PLATINUM.
INTRODUCTION.
The platinum industry remains practically stationary with reference to the world's supply and the price.
The
supply from the well-known placers of Kussia continues to decline
slowly, but the uses for platinum do not increase sufficiently to cause
the price to advance on account of the decline in supply. If more
platinum were greatly needed, the supply could be augmented from
California and Oregon.
DOMESTIC PRODUCTION. CRUDE PLATINUM.
Although
the high price of platinum encouraged prospecting in the United States
during 1913, the expected increase in the production of crude metal
was not realized. The total production from California and Oregon
amounted to 482.87 crude ounces and was valued at $18,477. Of this,
460.37 crude ounces came from California and were rated at 80 per cent
fine—that is, it contained 368.3 fine ounces of platinum. That from
Oregon—22.5 ounces—was not so carefully cleaned and was reckoned at 70
per cent fine, or 15.75 fine ounces of platinum. The greater part of
the California platinum came, as usual, from the large gold-dredging
operations in Butte, Yuba, Sacramento, and Calaveras counties.
The
question of a larger yield of domestic platinum depends principally
upon working the Oregon and California beaches, including the old
beaches now several miles inland and elevated considerably above sea
level. Several machines involving somewhat fanciful or novel ideas were
installed during 1913, as reported in the last review of this series.

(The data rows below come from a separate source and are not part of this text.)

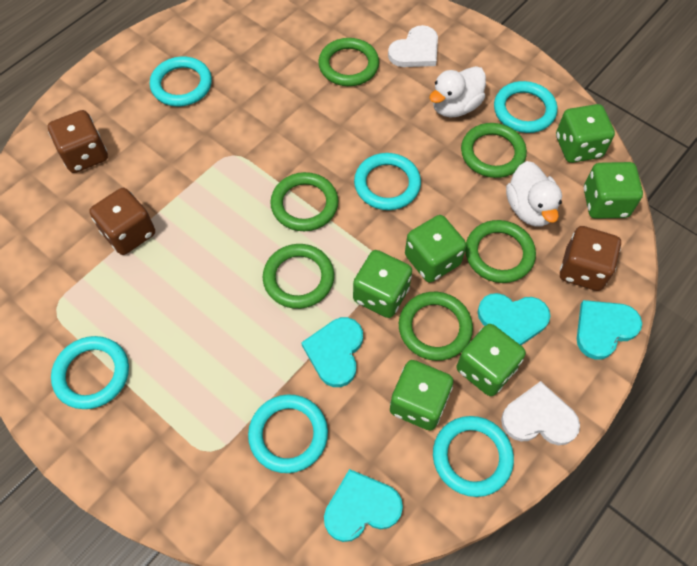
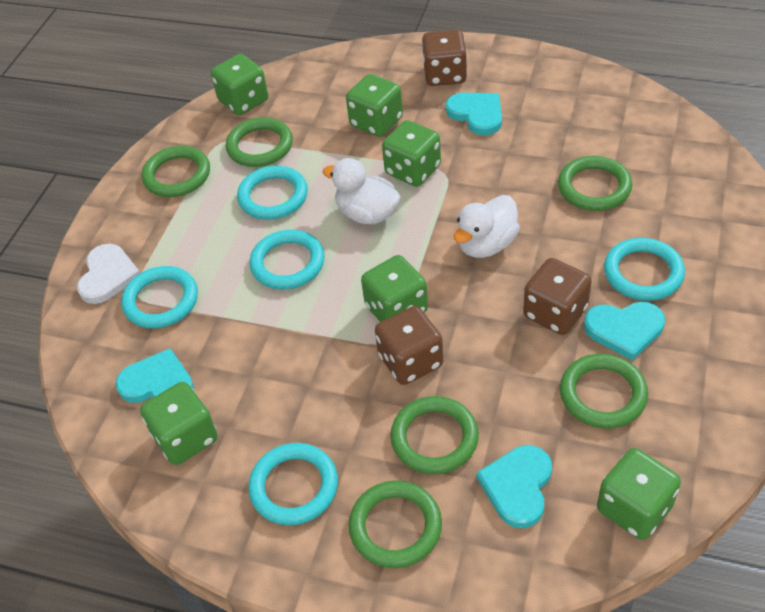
turquoise ring: 6 -> 5
white heart: 2 -> 1

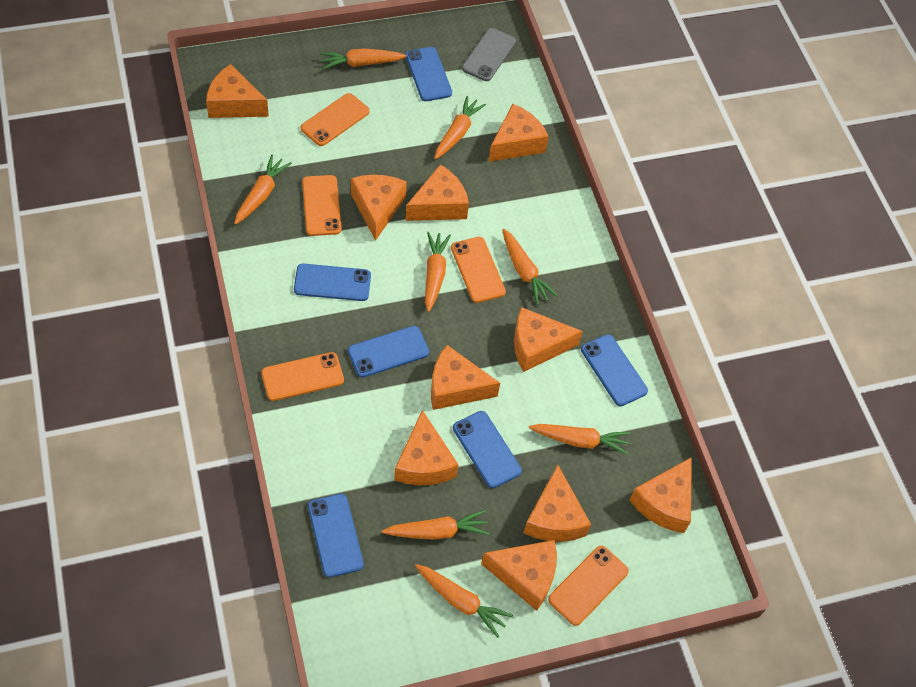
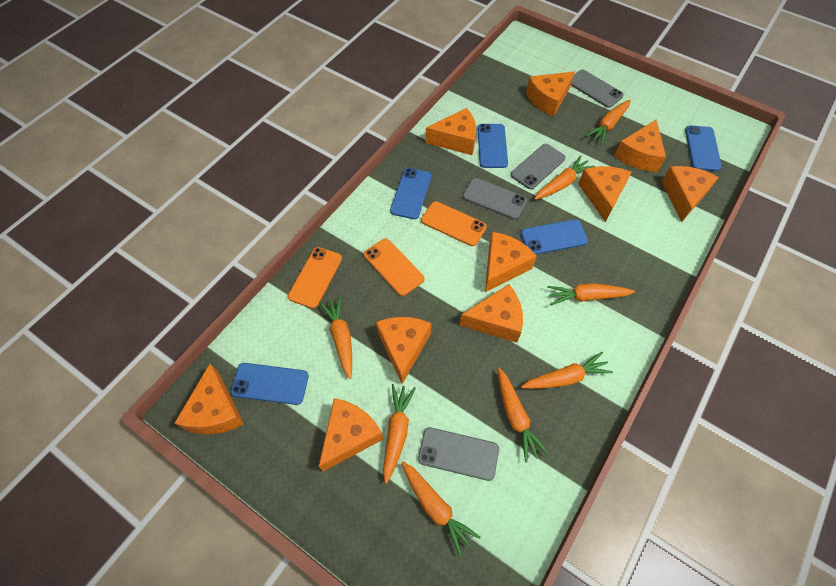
blue phone: 6 -> 5
grey phone: 1 -> 4
orange phone: 5 -> 3

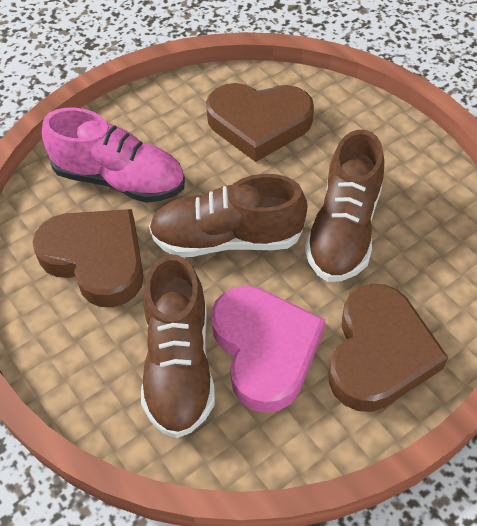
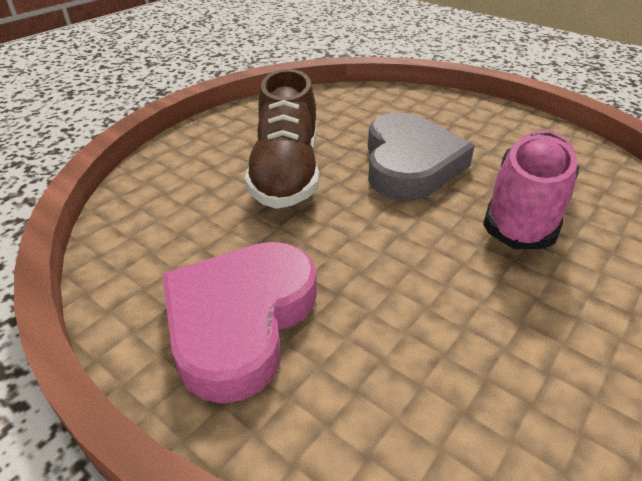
brown heart: 3 -> 0
brown shoe: 3 -> 1
grey heart: 0 -> 1

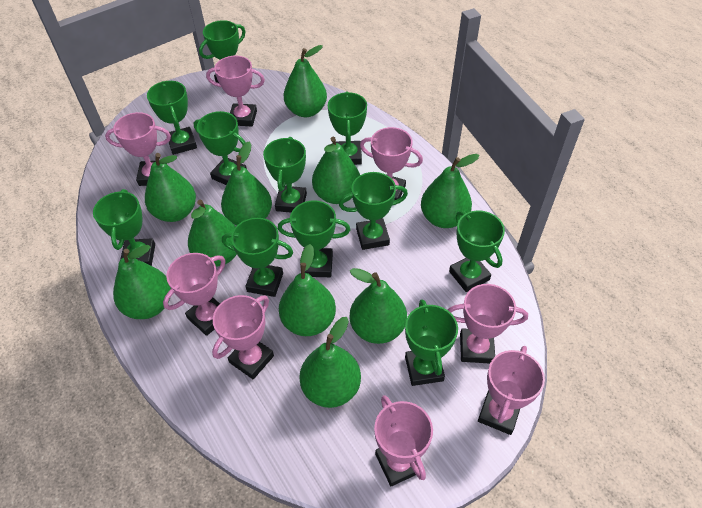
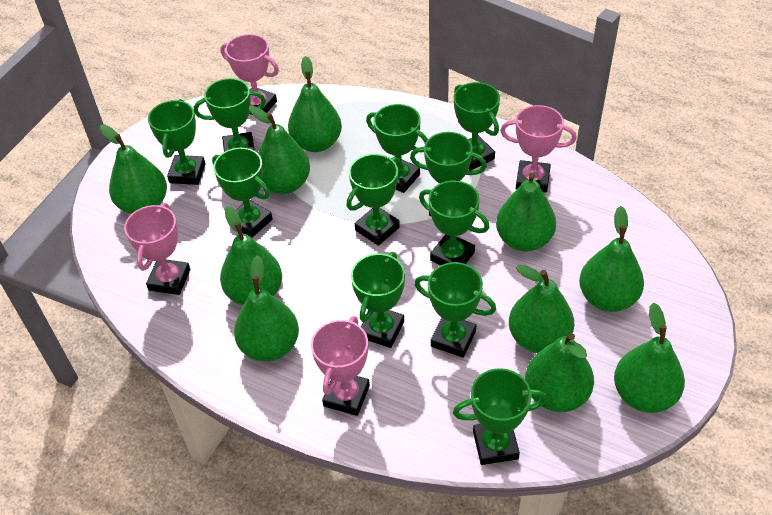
pink trophy: 8 -> 4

As a rule these machines were handicapped because they consisted either
of competent concentrating apparatus without adequate means for digging
the crude sand and delivering it to the concentrator, or, in other
places, the reverse has been the case, and the machine, well suited for
large-scale excavation at a low cost, has not been equipped with a
proper system for cencentrating these heavy sands after excavating them.